══ Verilen metin ══

Bitki özlerinden kimyasal madde içermeyen temizlik jeli üretti
Erciyes Üniversitesi Fen Fakültesi Biyoloji Bölümü Öğretim Üyesi Prof. Dr. Dilek Demirezen Yılmaz, akademik çalışma için Erciyes Teknopark'ta bitki özlerinden ürettikleri kimyasal madde içermeyen temizlik jelini hem yurtiçinde hem de yurtdışında pazarlayarak ülke ekonomisine katkıda bulunacak.
Erciyes Üniversitesi Fen Fakültesi Biyoloji Bölümü Öğretim Üyesi Prof. Dr. Dilek Demirezen Yılmaz, akademik yayın yapmak için yola çıktıkları çalışma kapsamında bitki özlerini kullanarak toksit kimyasal madde içermeyen temizlik jeli üretti. Ürettikleri ürünü ticari amaçla geliştiren Demirezen, Erciyes Teknopark'ın destekleriyle kurduğu firmanın adı altında hem yurtiçine hem de yurtdışına pazarlayarak ülke ekonomisine de katkıda bulunmayı hedefliyor.

═══

* [Görev 1]:
Temizlik jeli haberinde adı geçen kurum ve birimler hangileridir? Hepsini sıralayın.
* [Görev 2]:
Şu ifadeler temizlik jeli haberiyle uyuşuyor mu: (a) Çalışma, akademik yayın yapmak amacıyla başlatıldı. (b) Ürün yalnızca yurtiçinde pazarlanacak. (c) Firma, Erciyes Teknopark'ın destekleriyle kuruldu. Her biri için evet ya da hayır deyin ve kararı belirleyen sözleri haberden aynen aktarın.

══ Sağlanan veriler ══

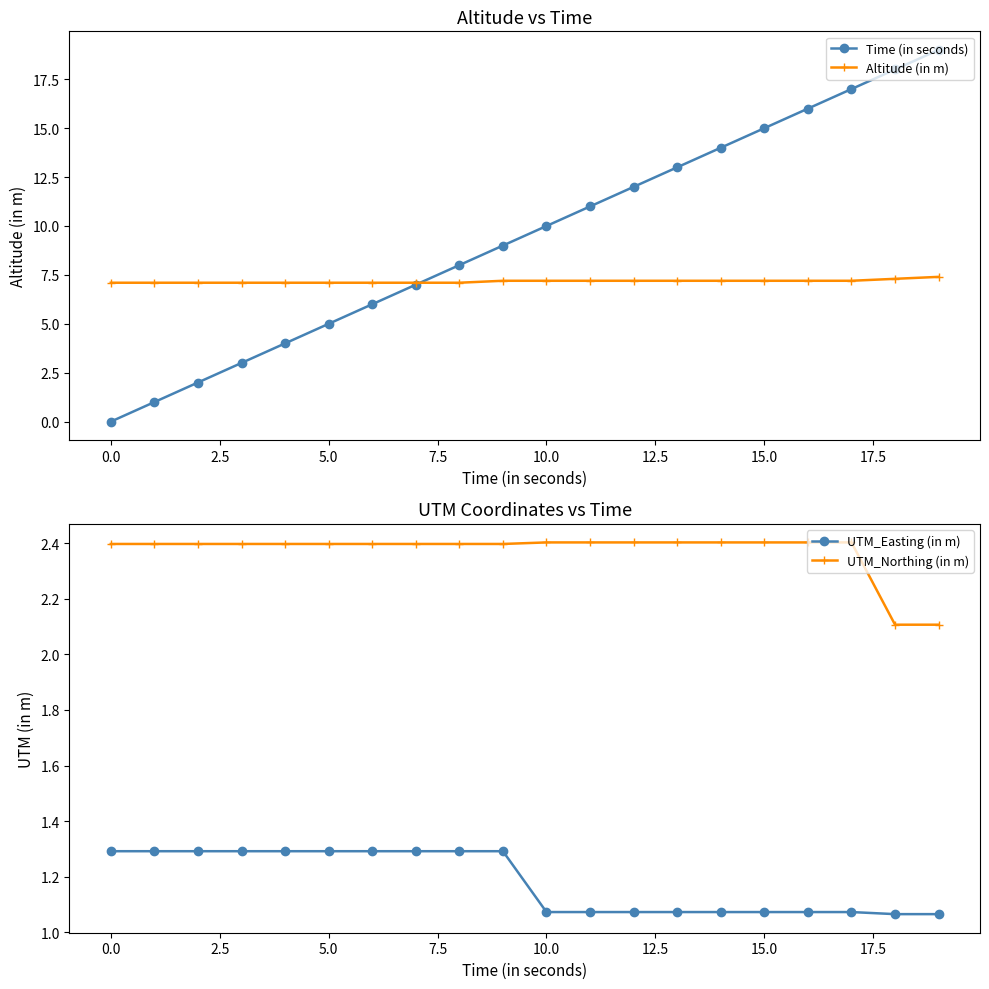

The value of Altitude (in m) at 10.0 is 3.6. True or false?

False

═══

* [Yazılı çözüm 1]:
Erciyes Üniversitesi, Fen Fakültesi, Biyoloji Bölümü, Erciyes Teknopark

* [Yazılı çözüm 2]:
(a) Evet: "akademik yayın yapmak için yola çıktıkları çalışma kapsamında"
(b) Hayır: "hem yurtiçine hem de yurtdışına pazarlayarak"
(c) Evet: "Erciyes Teknopark'ın destekleriyle kurduğu firmanın"